Indeed, this would not be included if the powers that be didn’t unambiguously mistreat their police force, the very able-bodied protectors who diligently self-sacrifice to underwrite everyone’s sanctity and security. But, no…they went the way of the scoundrel: Betrayal.

Even though government leaders may have tucked their blinders in closets, the scars of public safety officers are indelible.

We circle back to the Portland City Council seeking to muscle up while offering crumbs to feed a malnourished (defunded) police force (no fault of their own).

Thankfully, not all politicos have their heads buried and their hands out…

“Left to its own devices, bureaucracy begets bureaucracy,” Portland Public Safety Commissioner Rene Gonzalez retorted about expanding his council cohorts’ numbers while Portland cops might receive honorable mentions. (Police funding has been requested, not granted.)

“This proposal should have been dead on arrival given urgent needs in public safety, drug crises, and infrastructure.”

The Daily Caller’s Robert Schmad reported that “The city council’s budget will increase from $10.9 million annually to $23.9 million,” confirmed by city officials overseeing Portland’s budget. In May 2023, Portland Mayor Wheeler acknowledged the proposed $7.1 billion budget for fiscal year 2024.

Have you ever heard/read that the majority of any sovereign government’s budget is ordinarily invested in public safety?

According to Mayor Wheeler, “Approximately 90% of the total budget is already dedicated to critical work like construction of new parks, treating our drinking water, paving streets, operating the city’s sanitary sewer system, and building affordable housing. Though the remaining 10% of the budget is a more discretionary resource within the General Fund, the vast majority, if not all, of those funds are already committed to existing, ongoing work like police, fire, 911 emergency response services as well as daily operations of parks and recreation services.”

Over $7 billion is a lot of money. $5 million? Not so much…especially toward beefing up the police force comprising selfless stewards maintaining law and order in a city whose leaders previously encouraged the opposite.

(Photo courtesy of the Portland Police Association.)

“This budget bolsters the Portland Police Bureau’s strong recruitment efforts to hire 300 new police officers by the end of fiscal year 2024-25 by releasing $5.3 Million of ongoing dollars for 43 new sworn officer positions,” stated the mayor’s budget synopsis.
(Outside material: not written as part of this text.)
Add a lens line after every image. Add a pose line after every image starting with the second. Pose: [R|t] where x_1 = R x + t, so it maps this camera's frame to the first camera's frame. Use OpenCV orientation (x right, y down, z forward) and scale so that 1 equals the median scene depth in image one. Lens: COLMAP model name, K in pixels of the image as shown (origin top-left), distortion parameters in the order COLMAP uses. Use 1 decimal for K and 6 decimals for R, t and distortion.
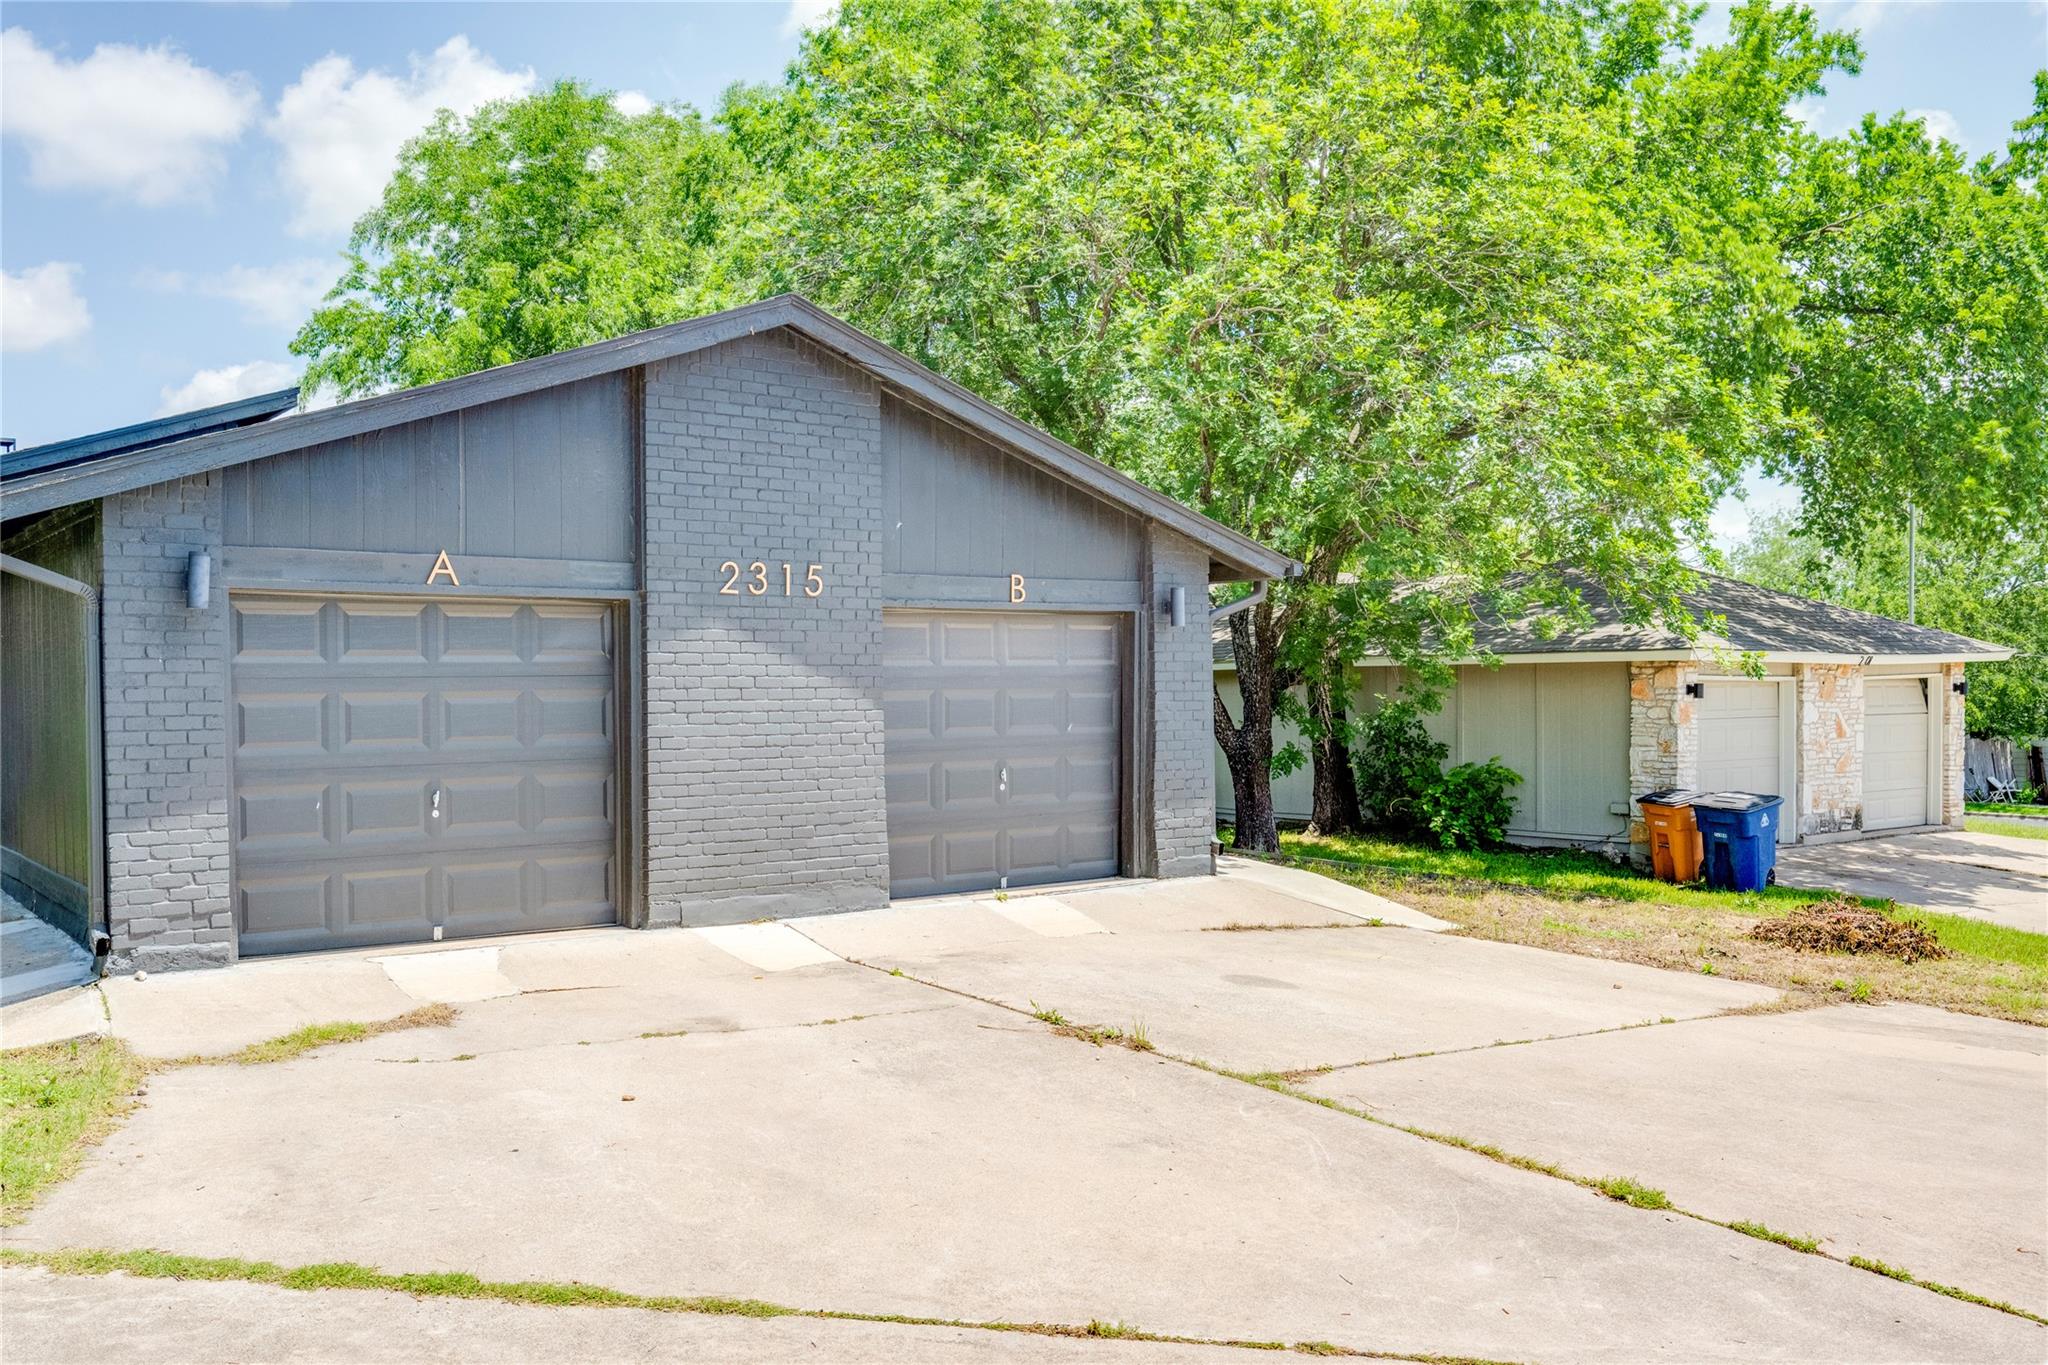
lens RADIAL K [[1375.9, 0, 1024.7], [0, 1375.9, 768.3], [0, 0, 1]] dist [-0.004373, -0.001636]
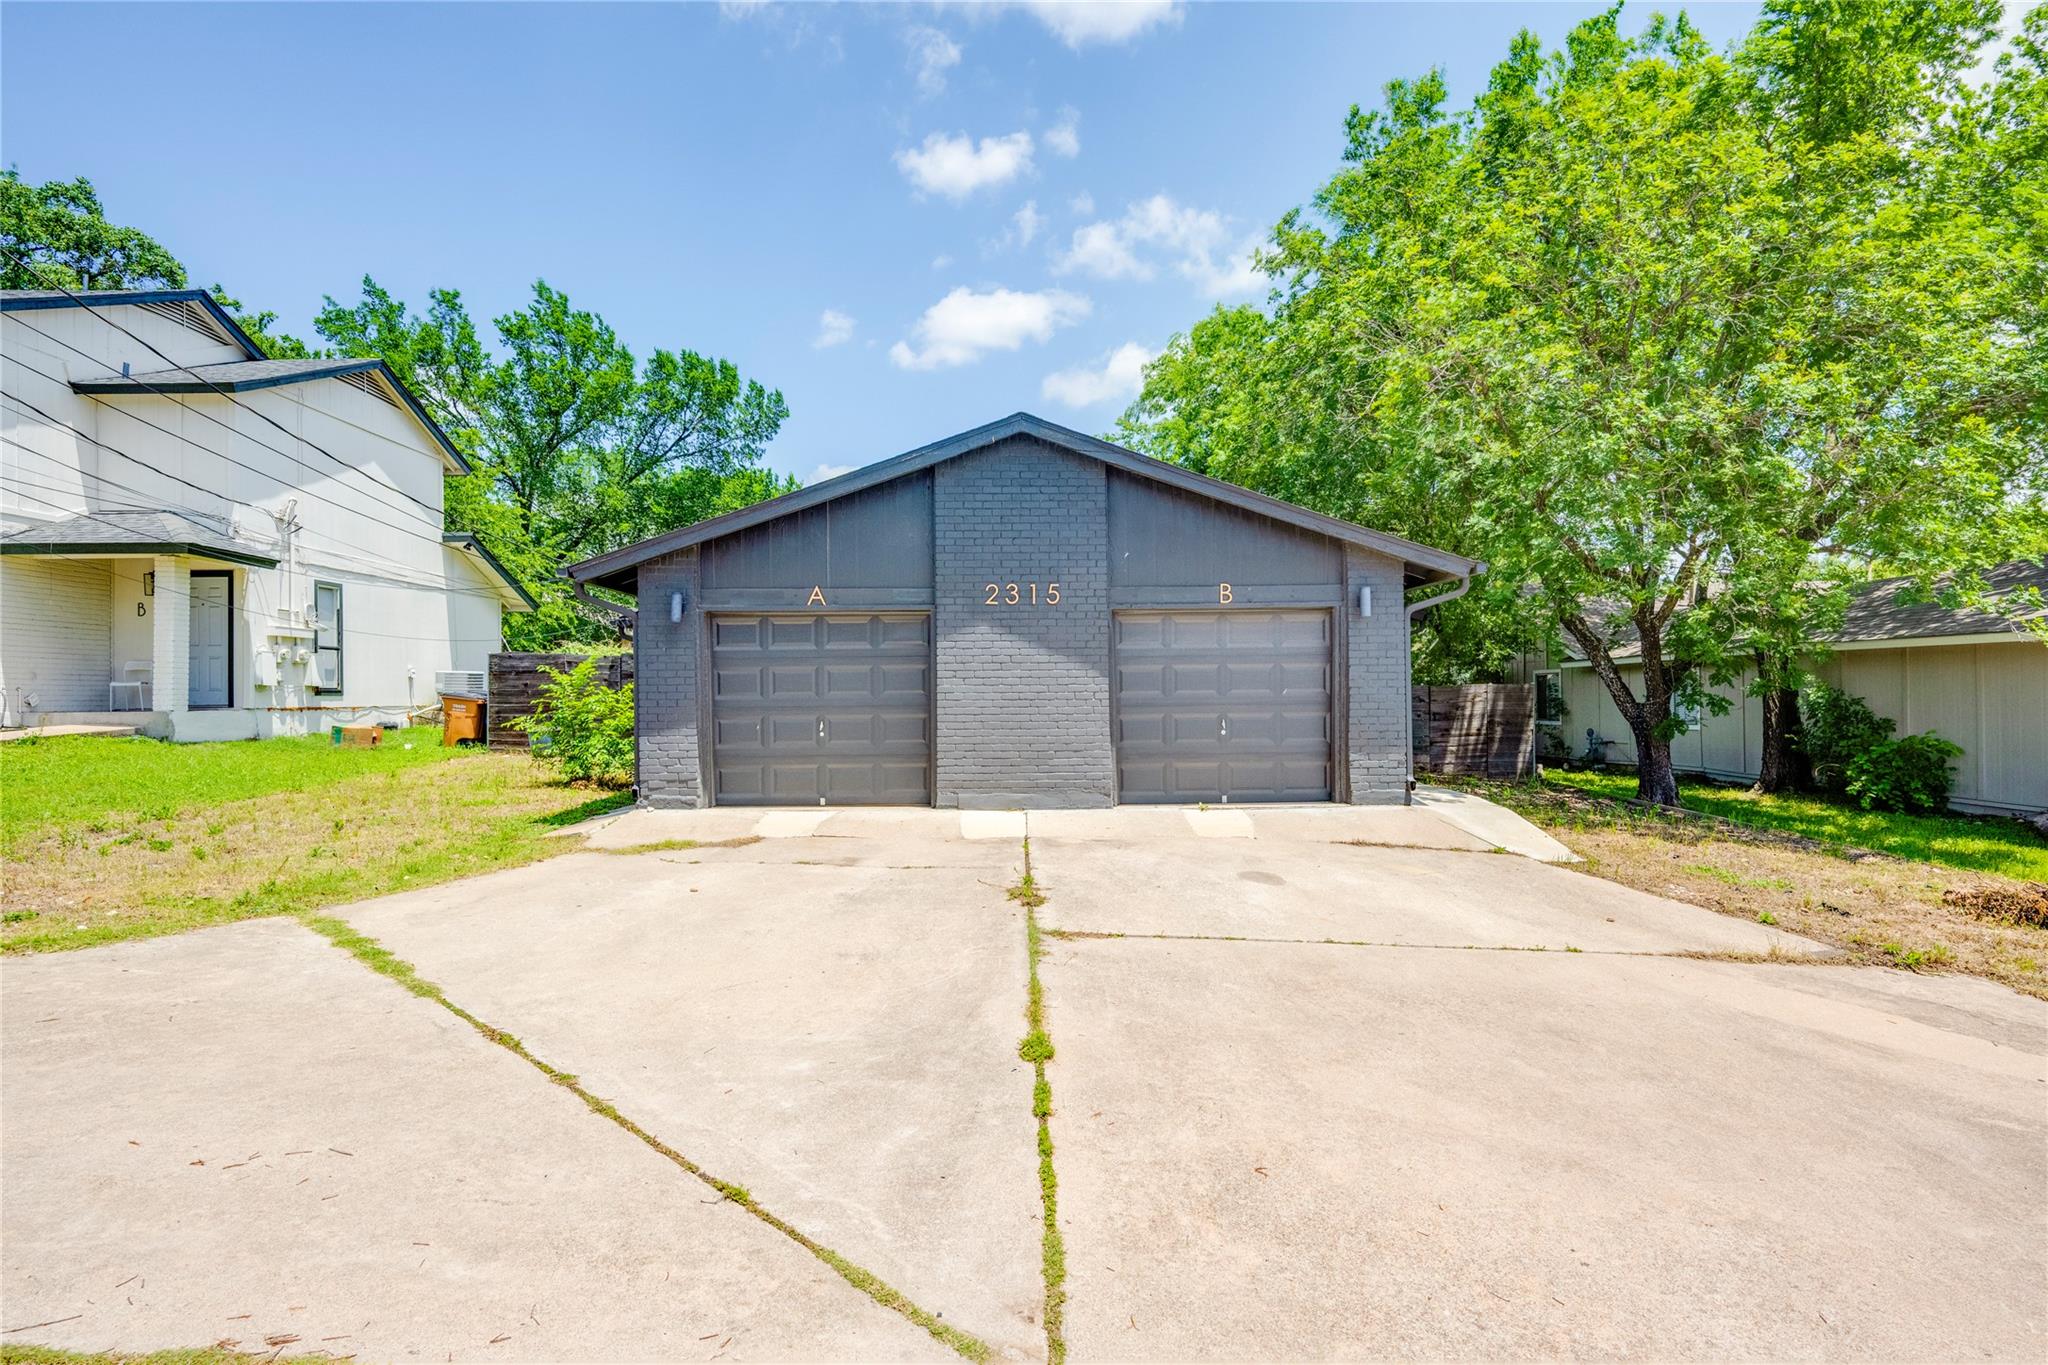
lens RADIAL K [[885.3, 0, 1048.4], [0, 885.3, 716.7], [0, 0, 1]] dist [-0.001205, -0.000324]
pose [[0.868583, 0.018719, -0.495190, 0.354604], [-0.024512, 0.999686, -0.005205, 0.008309], [0.494937, 0.016660, 0.868769, 0.133860]]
One last item of interest: Portland chief administrative officer Michael Jordan publicly offered a statement to Axios, saying, “Finding $13 million [to expand city council members by 240%] is usually not a huge problem for the city.”

Did I mention that Portland’s city council members also gave themselves a pay raise and the pleasure of two aides per commissioner?

Per The Oregonian, “Under a previous proposal, the commission had suggested paying City Council members $142,000 when council expands to 12 members, who will be elected from geographic districts covering one-quarter of the city and will no longer oversee any bureaus.”

Fleecing the city while taxpayers flee due to community safety woes?

As for bigger bucks, reporter Jamie Goldberg clarified that “The commission approved a final salary structure […] that will see city commissioners paid $133,000 annually beginning in 2025 when Portland switches to a new form of government and triples the size of the City Council.” Bigger government?

A recent article published by the National Police Association had to do with Portland’s public safety commissioner denouncing the damages caused by “justice reforms” and touting the ideals of working together toward a safe and secure “city that works.”

In all of Portland’s bold generosity toward elected officials and staffing them with two aides apiece and restructuring their form of government to be bigger and redistricting the geography so each new member has a constituency and the renowned homelessness epidemic festers and decriminalizing narcotics to garner an “open air drug market” and other aspects most would find appalling…the prospect of appropriately funding Portland police is undeniably muted.